▸ **Work required**
Please copy exactly the lines that run from the start of the entries to the line containing "the issue price.", inclusive.
++++ Records for this task ++++
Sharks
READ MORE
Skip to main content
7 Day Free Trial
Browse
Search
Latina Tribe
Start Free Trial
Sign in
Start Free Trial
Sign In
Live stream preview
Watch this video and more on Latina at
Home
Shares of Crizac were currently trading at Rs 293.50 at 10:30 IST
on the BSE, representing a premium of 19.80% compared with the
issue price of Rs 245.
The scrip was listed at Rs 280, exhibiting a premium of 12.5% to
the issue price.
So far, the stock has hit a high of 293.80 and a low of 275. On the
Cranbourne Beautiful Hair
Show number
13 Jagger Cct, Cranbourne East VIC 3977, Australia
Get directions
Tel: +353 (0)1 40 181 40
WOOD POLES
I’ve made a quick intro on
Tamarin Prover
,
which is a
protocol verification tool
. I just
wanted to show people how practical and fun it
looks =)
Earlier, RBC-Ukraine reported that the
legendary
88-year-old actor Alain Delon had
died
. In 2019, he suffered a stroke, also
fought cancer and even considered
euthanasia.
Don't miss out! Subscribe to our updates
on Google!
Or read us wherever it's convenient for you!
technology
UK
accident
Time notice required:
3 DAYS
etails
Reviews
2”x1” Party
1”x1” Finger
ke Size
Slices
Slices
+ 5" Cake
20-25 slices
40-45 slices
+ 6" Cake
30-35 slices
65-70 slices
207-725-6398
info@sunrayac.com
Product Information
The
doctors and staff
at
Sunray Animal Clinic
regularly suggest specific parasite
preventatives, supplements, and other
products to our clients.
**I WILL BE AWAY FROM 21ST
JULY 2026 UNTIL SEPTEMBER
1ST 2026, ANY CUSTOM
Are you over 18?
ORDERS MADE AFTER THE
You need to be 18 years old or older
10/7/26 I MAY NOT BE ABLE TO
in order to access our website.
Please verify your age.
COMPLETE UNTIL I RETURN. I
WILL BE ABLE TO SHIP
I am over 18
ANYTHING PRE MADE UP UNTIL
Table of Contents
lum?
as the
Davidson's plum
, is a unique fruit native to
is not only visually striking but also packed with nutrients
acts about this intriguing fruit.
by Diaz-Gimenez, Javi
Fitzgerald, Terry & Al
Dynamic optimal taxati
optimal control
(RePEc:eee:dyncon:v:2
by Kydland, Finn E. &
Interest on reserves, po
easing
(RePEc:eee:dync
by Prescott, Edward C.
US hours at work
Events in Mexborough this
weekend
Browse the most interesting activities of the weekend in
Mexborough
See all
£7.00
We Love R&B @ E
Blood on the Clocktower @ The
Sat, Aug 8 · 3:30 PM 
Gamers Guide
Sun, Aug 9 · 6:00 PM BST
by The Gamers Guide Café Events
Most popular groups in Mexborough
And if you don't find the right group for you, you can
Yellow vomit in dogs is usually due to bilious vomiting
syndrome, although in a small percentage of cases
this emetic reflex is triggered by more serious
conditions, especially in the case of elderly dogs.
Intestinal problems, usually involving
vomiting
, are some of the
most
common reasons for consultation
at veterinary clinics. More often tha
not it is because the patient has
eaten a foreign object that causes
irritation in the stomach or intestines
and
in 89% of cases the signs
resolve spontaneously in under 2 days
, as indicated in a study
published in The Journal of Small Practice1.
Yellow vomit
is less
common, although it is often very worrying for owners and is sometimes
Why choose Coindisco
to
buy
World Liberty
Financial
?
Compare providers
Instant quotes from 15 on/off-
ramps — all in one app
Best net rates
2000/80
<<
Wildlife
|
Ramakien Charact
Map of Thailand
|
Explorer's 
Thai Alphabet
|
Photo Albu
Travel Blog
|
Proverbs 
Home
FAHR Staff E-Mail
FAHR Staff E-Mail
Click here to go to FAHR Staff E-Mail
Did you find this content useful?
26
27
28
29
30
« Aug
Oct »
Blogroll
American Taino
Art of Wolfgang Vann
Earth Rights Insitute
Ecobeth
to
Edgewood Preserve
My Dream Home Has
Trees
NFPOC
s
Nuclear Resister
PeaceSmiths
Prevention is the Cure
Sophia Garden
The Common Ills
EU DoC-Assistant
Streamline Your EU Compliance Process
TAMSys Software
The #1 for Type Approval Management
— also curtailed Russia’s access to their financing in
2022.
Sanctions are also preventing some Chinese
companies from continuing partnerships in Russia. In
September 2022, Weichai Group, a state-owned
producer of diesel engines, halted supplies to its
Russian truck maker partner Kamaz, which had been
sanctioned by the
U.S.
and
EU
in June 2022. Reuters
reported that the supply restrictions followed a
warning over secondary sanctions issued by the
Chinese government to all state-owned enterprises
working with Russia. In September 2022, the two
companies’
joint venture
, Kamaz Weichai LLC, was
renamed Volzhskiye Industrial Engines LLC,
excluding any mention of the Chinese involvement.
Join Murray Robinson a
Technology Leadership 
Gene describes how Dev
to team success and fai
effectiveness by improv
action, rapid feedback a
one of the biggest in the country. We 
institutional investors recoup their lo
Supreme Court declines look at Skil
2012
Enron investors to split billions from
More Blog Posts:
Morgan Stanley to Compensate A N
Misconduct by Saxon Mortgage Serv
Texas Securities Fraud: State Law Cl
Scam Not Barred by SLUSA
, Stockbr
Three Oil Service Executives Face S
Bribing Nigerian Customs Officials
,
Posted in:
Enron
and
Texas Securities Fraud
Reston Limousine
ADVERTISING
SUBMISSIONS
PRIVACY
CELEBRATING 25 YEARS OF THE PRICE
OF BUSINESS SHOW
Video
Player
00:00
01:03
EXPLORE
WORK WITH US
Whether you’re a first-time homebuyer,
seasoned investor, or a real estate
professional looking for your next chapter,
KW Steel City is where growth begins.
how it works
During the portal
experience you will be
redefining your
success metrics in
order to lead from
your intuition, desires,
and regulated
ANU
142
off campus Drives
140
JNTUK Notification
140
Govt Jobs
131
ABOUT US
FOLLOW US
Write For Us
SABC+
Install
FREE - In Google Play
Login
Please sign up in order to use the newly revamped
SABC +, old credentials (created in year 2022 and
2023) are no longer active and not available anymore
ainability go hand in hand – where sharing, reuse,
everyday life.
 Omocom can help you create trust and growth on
++++
▸ **Written reply**
Sharks
READ MORE
Skip to main content
7 Day Free Trial
Browse
Search
Latina Tribe
Start Free Trial
Sign in
Start Free Trial
Sign In
Live stream preview
Watch this video and more on Latina at
Home
Shares of Crizac were currently trading at Rs 293.50 at 10:30 IST
on the BSE, representing a premium of 19.80% compared with the
issue price of Rs 245.
The scrip was listed at Rs 280, exhibiting a premium of 12.5% to
the issue price.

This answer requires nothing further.